**EXERCISE DETAILS**
Lift out each line of the data that holds "lines".

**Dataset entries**

<<<<

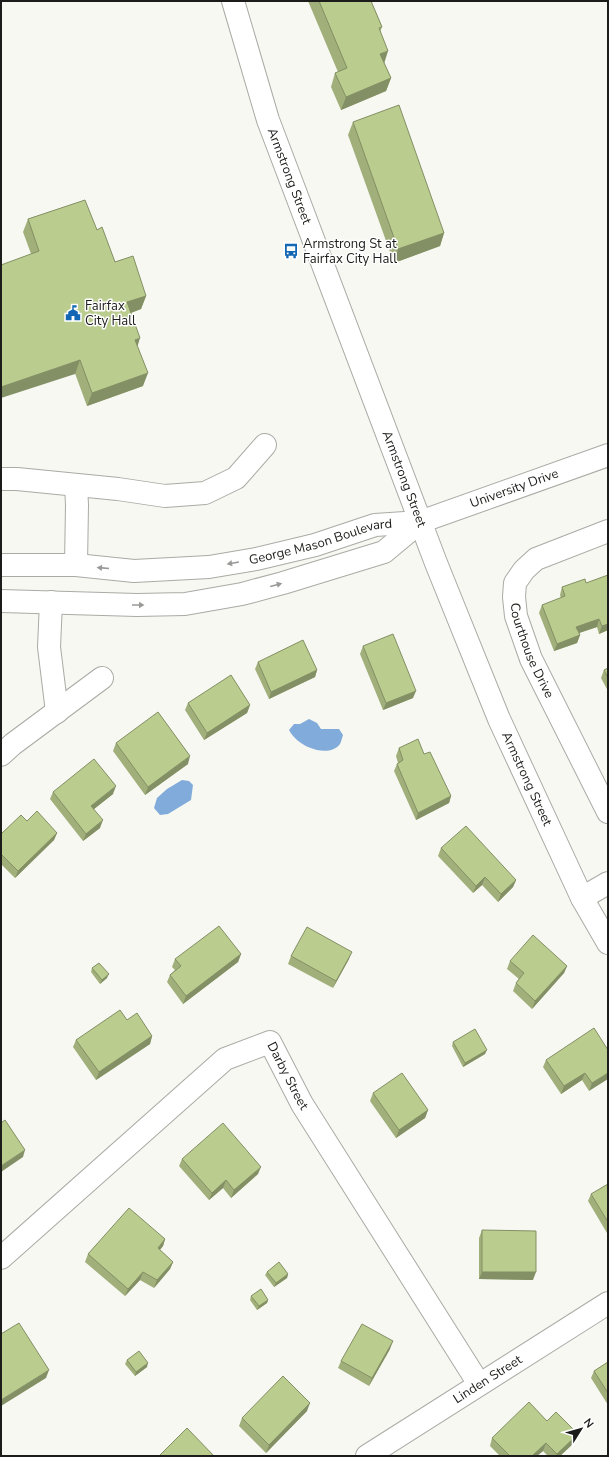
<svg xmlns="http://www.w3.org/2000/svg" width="609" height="1457" font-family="'Nunito Sans',sans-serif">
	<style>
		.water { fill: #81abda }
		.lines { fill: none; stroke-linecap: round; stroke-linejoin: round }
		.minor-casing { stroke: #a9aba5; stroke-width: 24 }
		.minor { stroke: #fff; stroke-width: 22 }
		.wall { fill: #a1af7b }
		.shaded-wall { fill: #838f64 }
		.building { fill: #bbcc8f; stroke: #838f64 }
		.oneway { fill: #999998 }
		.labels { text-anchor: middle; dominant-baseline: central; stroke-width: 3; stroke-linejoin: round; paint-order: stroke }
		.street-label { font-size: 13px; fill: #1c1d1a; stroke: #fff }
		.poi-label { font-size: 13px; fill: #1c1d1a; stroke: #fff; text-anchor: start }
	</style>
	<rect width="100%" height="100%" fill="#f6f8f1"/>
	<path class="water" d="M309 719 317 723 321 729H339L343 735C342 738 341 742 340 744 330 757 307 749 297 740 294 737 291 734 289 730L294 724H300Z
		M182 780 189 781 193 785 191 800 168 814 160 815 154 808 157 798 167 789Z"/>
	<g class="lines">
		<g class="minor-casing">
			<g id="minor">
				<path id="s1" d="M233 1 268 120 436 563 499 719 582 898 608 943"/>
				<path d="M1 479H17L118 489 165 496 205 493 236 478 265 445"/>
				<path id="s2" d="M608 531 536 559 524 570 515 583 514 597 516 616 531 659 608 812"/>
				<path id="s3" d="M1 565H76L134 571 209 567 256 559 315 545 375 525 420 522 608 455"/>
				<path d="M76 565 77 505 76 485"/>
				<path d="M1 601 137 605 185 604 242 594 283 583 384 552 420 522"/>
				<path d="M51 602 49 647 57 712"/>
				<path d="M1 755 13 744 102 678"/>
				<path d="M582 898 608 883"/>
				<path id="s4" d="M1 1258 225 1059 270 1042 302 1104 479 1384"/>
				<path id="s5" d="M367 1456 608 1303"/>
			</g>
		</g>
		<use href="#minor" class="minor"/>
	</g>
	<path class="wall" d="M308 1H371L382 27 380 32 384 63 391 78 386 91 341 110 331 87 335 73 338 72Z
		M353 122 444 233 440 246 394 263 348 135Z
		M28 219 97 230 115 262 146 296 141 309 131 313 137 347 143 386 87 406 23 232Z
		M586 583 608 630 599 634 597 627 579 633 580 635 577 643 554 651 539 613 542 605 561 598 560 595 562 587Z
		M363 646 413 698 383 710 360 654Z
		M258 662 317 670 315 677 269 699 255 669Z
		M608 668V691L601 678 604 670Z
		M188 703 250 705 247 713 204 740 185 710Z
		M116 743 188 764 145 795 113 751Z
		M399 748 424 754 451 796 449 803 416 820 394 771 397 764 398 763 396 756Z
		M53 792 113 794 94 809 100 828 83 841 50 799Z
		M27 821 57 833 54 840 15 878 1 864V834Z
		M441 848 516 880 513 887 498 902 482 885 473 893 438 856Z
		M241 954 238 962 183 1004 167 982 170 975 175 970 172 967 175 959Z
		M291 956 349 959 333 988 288 964Z
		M510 961 567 966 564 973 532 1009 513 991 516 983 519 979 507 969Z
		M92 968 107 978 100 984 91 972Z
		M127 1020 152 1036 150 1044 96 1080 73 1047 76 1040Z
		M453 1042 485 1054 463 1067 452 1046Z
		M608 1050 589 1091 582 1080 561 1094 543 1067 546 1060Z
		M373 1093 428 1110 425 1118 396 1138 370 1101Z
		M182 1159 258 1174 231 1198 223 1188 209 1200 179 1166Z
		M608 1184V1233H607L588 1201 591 1194Z
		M482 1230 533 1280 479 1279V1238Z
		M165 1239 163 1246 160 1250 173 1262 170 1269 154 1288 140 1280 125 1296 85 1262 88 1254Z
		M267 1272 288 1274 287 1278 274 1287 265 1275Z
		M251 1296 268 1300 267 1303 257 1310 250 1300Z
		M390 1349 369 1386 338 1368 341 1361Z
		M127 1360 147 1367 135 1376 125 1364Z
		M608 1362V1405L591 1378 594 1371Z
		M307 1411 266 1453 239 1426 242 1418Z
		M547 1421 575 1442 560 1456H548L543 1451 537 1456H500L490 1446 492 1438Z"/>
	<path class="shaded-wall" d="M388 51 384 64 380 54Z
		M391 78 386 91 341 110 346 97Z
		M444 233 440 246 394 263 398 249Z
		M146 296 141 309 122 316 127 302Z
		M140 338 136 351 135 340Z
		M80 360 75 374 1 398V387Z
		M148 373 143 386 87 406 92 393Z
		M599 619 597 627 573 635 576 627Z
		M608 624V630L599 634 602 626Z
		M580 635 577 643 554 651 557 644Z
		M317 670 315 677 269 699 271 692Z
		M416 691 413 698 383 710 386 703Z
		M250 705 247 713 204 740 207 733Z
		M190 756 188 764 145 795 148 787Z
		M116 786 113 794 89 813 91 806Z
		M451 796 449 803 416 820 418 813Z
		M103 820 100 828 83 841 86 834Z
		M57 833 54 840 15 878 18 871Z
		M485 877 482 885 473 893 476 886Z
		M516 880 513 887 498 902 501 894Z
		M352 952 349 959 333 988 336 981Z
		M241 954 238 962 183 1004 186 996Z
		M567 966 564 973 532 1009 535 1001Z
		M109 974 107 978 100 984 102 980Z
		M152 1036 150 1044 96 1080 99 1072Z
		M487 1050 485 1054 463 1067 465 1063Z
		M585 1073 582 1080 561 1094 564 1086Z
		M608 1073V1079L589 1091 592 1083Z
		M428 1110 425 1118 396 1138 399 1130Z
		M25 1150 23 1157 1 1172V1166Z
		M261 1167 258 1174 231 1198 234 1190Z
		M226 1180 223 1188 209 1200 212 1193Z
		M165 1239 163 1246 155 1255 158 1248Z
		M173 1262 170 1269 154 1288 157 1280Z
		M143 1272 140 1280 125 1296 128 1289Z
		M482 1272H536L533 1280 479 1279Z
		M288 1274 287 1278 274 1287 276 1283Z
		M268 1300 267 1303 257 1310 259 1306Z
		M393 1341 390 1349 369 1386 372 1378Z
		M148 1363 147 1367 135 1376 136 1372Z
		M49 1370 46 1378 1 1406V1400Z
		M310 1403 307 1411 266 1453 269 1445Z
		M578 1434 575 1442 560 1456H556L557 1454Z
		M546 1443 543 1451 537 1456H532Z"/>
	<path class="building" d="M319 1H371L382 27 379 28 388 51 380 54 391 78 346 97 335 73 347 68Z
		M399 105 444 233 398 249 353 122Z
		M85 200 97 230 102 227 115 262 133 256 146 296 127 302 140 338 135 340 148 373 92 393 80 360 1 387V265L39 251 28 219Z
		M608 575V624L602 626 599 619 576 627 580 635 557 644 542 605 565 596 562 587 585 579 586 583Z
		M393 634 416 691 386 703 363 646Z
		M303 640 317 670 271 692 258 662Z
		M608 668V678L604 670Z
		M231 675 250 705 207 733 188 703Z
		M158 712 190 756 148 787 116 743Z
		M418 739 424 754 430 752 451 796 418 813 397 764 403 760 399 748Z
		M94 759 116 786 91 806 103 820 86 834 53 792Z
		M37 811 57 833 18 871 1 854V834L21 815 27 821Z
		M466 826 516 880 501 894 485 877 476 886 441 848Z
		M219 926 241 954 186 996 170 975 181 966 175 959Z
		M307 927 352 952 336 981 291 956Z
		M533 935 567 966 535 1001 516 983 524 973 510 961Z
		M99 963 109 974 102 980 92 968Z
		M120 1010 127 1020 137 1013 152 1036 99 1072 76 1040Z
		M594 1028 608 1050V1073L592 1083 585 1073 564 1086 546 1060Z
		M475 1029 487 1050 465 1063 453 1042Z
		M402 1073 428 1110 399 1130 373 1093Z
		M5 1120 25 1150 1 1166V1123Z
		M223 1123 261 1167 234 1190 226 1180 212 1193 182 1159Z
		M608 1184V1222L591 1194Z
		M129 1208 165 1239 158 1248 173 1262 157 1280 143 1272 128 1289 88 1254Z
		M482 1230 536 1231V1272H482Z
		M279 1262 288 1274 276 1283 267 1272Z
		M261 1289 268 1300 259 1306 251 1296Z
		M19 1323 49 1370 1 1400V1334Z
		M362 1324 393 1341 372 1378 341 1361Z
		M139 1351 148 1363 136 1372 127 1360Z
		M608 1362V1393L594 1371Z
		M283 1376 310 1403 269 1445 242 1418Z
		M529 1402 547 1421 556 1412 578 1434 557 1454 546 1443 532 1456H510L492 1438Z
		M187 1428 214 1456H159Z"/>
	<defs><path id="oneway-solid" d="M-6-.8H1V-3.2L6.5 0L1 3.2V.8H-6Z"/></defs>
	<g class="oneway">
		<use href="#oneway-solid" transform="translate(233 563) rotate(170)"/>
		<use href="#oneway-solid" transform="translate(103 568) rotate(-175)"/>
		<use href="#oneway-solid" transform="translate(276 585) rotate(-15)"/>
		<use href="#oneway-solid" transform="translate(138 605)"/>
	</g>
	<defs>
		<g id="bus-bare" transform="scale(1.2)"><path d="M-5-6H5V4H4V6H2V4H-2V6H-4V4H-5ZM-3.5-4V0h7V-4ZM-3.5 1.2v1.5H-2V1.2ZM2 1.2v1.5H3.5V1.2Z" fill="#1266b4" stroke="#fff" stroke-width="2.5" paint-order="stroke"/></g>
		<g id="civic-bare" transform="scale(1.2)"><path d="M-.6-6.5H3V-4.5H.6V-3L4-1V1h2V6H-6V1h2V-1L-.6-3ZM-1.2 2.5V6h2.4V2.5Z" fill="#1266b4" stroke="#fff" stroke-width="2.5" paint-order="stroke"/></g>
	</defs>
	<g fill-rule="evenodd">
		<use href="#bus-bare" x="291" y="251"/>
		<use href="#civic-bare" x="73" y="313"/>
	</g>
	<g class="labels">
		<g class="street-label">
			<text stroke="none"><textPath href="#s1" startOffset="184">Armstrong Street</textPath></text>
			<text stroke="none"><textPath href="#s1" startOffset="508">Armstrong Street</textPath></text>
			<text stroke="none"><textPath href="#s3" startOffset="525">University Drive</textPath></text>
			<text stroke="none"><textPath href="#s3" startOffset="323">George Mason Boulevard</textPath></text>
			<text stroke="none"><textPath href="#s2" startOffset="180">Courthouse Drive</textPath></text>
			<text stroke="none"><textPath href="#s1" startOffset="832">Armstrong Street</textPath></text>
			<text stroke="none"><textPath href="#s4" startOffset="386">Darby Street</textPath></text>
			<text stroke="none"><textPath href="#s5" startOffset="143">Linden Street</textPath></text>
		</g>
		<g class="poi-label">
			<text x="303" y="244">Armstrong St at<tspan x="303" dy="15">Fairfax City Hall</tspan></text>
			<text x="85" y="306">Fairfax<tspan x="85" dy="15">City Hall</tspan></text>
		</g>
	</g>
	<rect width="609" height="1457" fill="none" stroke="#1c1d1a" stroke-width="4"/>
	<g transform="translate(581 1429) rotate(53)" stroke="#ffffff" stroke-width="3" paint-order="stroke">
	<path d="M0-3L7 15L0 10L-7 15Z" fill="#1c1d1a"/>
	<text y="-6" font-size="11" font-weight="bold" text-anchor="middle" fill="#1c1d1a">N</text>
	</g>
</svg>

>>>>

**SOLUTION FOR THIS EXERCISE**
		.lines { fill: none; stroke-linecap: round; stroke-linejoin: round }
	<g class="lines">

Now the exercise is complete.